There is a new security tool in development that uses advanced machine learning to counter cyber threats.
Development of this new tool really stepped up after last year when the Oak Ridge National Lab became the victim of a breach. A successful phishing attack infected its network with what a spokesperson called a “very sophisticated” piece of malware designed to steal information from the lab’s network. Email and Internet access at the lab shut down for over a week until they could identify the infection and then remove it.
The tool under development looks for data sent from inside an enterprise by insiders, leveraging data from each host on the network to identify bad behavior. Profiles of normal user behavior is easy to create and signatures for exfiltrating data can be understood. Behavior flagged as suspicious or malicious can divert to a honeypot environment where that user ends up isolated but so they can study the user’s actions.
A team of three researchers with expertise in machine learning have worked on and off for three years to produce the Attack Variant Detector (AVD). The AVD tool builds on existing algorithms to detect malicious patterns, using machine learning to determine what types of behavior are normal and what is anomalous. “It’s not a complete build from the ground up,” said Oak Ridge Researcher Robert Gillen.
AVD operates on a large scale, looking for malicious activity directed at the enterprise from the outside. Because it is working in an expanded environment, scale and speed become more important. Gillen said the team is confident of its ability to ramp up its speed.
“Our biggest problem right now is false positives,” he said — wrongly identifying traffic as possibly malicious. This is a critical metric of success because in order for a tool to produce intelligence, it must severely limit the amount of legitimate activity blocked.
AVD is capable of detecting 80 percent of bad traffic missed by other tools, “which we are very pleased with,” Gillen said. “But we’re trying to get the false positives down to 10 percent or lower.”
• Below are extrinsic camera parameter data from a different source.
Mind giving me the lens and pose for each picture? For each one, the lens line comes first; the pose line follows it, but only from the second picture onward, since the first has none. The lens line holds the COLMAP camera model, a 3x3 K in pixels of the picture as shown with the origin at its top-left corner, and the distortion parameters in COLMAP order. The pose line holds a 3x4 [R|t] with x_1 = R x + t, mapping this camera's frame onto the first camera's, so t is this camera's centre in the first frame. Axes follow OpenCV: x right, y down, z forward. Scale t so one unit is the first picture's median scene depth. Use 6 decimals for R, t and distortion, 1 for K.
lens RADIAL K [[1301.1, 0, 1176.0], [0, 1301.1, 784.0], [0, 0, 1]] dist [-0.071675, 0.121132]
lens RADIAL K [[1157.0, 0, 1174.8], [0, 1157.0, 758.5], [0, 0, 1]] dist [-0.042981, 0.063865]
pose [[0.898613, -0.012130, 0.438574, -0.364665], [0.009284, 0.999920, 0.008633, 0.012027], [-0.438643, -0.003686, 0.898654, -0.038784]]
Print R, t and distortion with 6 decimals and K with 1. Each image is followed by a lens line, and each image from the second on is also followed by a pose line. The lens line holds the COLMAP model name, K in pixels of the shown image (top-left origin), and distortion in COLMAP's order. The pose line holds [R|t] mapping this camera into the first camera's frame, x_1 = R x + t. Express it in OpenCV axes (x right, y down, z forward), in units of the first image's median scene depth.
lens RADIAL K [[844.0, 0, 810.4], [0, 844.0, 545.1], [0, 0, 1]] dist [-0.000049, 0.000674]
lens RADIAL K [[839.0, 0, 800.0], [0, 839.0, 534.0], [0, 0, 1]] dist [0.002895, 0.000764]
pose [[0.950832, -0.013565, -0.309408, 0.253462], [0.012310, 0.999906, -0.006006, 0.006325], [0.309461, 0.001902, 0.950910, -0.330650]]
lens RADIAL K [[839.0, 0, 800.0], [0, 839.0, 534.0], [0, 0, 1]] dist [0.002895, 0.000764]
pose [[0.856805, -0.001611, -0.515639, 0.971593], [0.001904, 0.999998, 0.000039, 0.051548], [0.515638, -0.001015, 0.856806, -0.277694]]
Although the AVD project still is in the prototyping stage and they are still working on some basic engineering, advances in its capabilities at this point are coming more from tweaking the software rather than making substantial changes. “It’s a matter of tuning the features we want, doing a lot of work on the triage,” that will let a variety of algorithms produce a consensus conclusion about behavior, he said.
Oak Ridge is not building commercial products, but when the technology advances beyond the prototype stage, they will then be able to license the product out to commercial companies.
AVD would operate much like a more traditional Intrusion Detection System, gathering its data for analysis at a single point in the network. The analysis of larger amounts of data could, however, scale up with increased computing power.